MY: While 1860 was characterized by the massacre of Christians in Damascus (as well as in Mount Lebanon and Wadi al-Taym), you spend a considerable amount of time examining the beneficial consequences that followed in terms of the Ottoman response, both with regards to Damascus and broader relationships within the empire between the Ottoman authorities and their subjects. Can you summarize your thinking on this, above all your belief that after 1860 a new era of Ottoman modernity began?

ER: The 1860 Events were a consequence of Ottoman reforms that destabilized society, such as the imposition of legal equality between Muslims and non-Muslims, which was introduced to stabilize Ottoman relations with European powers without consultation or consent from Ottoman society.
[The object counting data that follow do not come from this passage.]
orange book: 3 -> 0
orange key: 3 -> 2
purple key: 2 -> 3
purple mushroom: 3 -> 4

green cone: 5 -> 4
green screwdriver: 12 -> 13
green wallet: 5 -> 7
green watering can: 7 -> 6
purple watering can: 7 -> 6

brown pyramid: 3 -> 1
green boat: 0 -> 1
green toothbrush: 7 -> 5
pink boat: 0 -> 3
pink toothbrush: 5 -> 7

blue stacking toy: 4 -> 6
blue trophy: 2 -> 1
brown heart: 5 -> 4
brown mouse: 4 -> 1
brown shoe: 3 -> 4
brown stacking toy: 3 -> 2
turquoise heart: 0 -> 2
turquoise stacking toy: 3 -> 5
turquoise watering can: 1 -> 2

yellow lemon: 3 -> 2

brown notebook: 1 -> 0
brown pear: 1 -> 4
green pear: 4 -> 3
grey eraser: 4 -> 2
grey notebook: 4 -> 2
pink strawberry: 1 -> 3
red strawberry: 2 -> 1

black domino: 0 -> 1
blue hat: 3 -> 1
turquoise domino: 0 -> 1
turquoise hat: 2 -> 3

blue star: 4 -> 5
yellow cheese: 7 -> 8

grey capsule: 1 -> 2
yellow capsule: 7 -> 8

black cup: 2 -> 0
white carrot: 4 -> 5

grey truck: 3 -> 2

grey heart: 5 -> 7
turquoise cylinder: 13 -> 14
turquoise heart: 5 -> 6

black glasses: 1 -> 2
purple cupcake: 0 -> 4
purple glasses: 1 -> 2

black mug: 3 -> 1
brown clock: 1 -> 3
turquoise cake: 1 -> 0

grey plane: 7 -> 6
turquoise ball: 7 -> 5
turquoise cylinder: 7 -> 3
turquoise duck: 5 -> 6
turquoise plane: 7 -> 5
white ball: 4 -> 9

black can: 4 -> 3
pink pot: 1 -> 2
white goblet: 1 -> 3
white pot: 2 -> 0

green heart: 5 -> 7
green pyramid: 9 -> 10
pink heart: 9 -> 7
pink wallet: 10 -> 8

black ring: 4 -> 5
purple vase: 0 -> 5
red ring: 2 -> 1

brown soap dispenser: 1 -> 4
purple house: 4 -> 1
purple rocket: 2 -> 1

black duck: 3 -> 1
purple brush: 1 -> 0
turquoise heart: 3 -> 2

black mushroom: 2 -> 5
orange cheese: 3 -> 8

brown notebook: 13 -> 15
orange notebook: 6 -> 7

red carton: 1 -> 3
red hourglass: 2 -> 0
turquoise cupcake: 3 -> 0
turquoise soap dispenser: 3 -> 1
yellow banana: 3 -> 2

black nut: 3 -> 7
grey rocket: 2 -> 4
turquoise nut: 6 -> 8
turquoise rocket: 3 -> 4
But later reforms played a major role in the reconstruction and reconciliation that followed the events. Before 1860, the Ottomans ruled through communal organizations such as villages, town quarters, and religious councils. The Millet system, which gave autonomy to the religious communities in managing communal affairs, allowed a high degree of Christian and Jewish self-government, but left non-Muslim minorities as distinctly second-class citizens.

The first step toward citizenship was the controversial 1856 reform conferring legal equality that, I argue, played a major role in provoking the 1860 massacres. But Ottoman measures following the massacres neutralized further resistance to equality, and later reforms such as the 1864 provincial reform law replaced the old system of communal governance with elected councils in which all Ottoman men could not only vote but run for office as well, whether in municipal councils, provincial councils, the court system and, after the 1876 Constitution, parliament.

This expansion of citizens’ rights and participation in administration was combined with additional responsibilities, such as individual taxation and military service. But the end result was a move away from a despotic to a participatory order more in line with the norms of modern statecraft.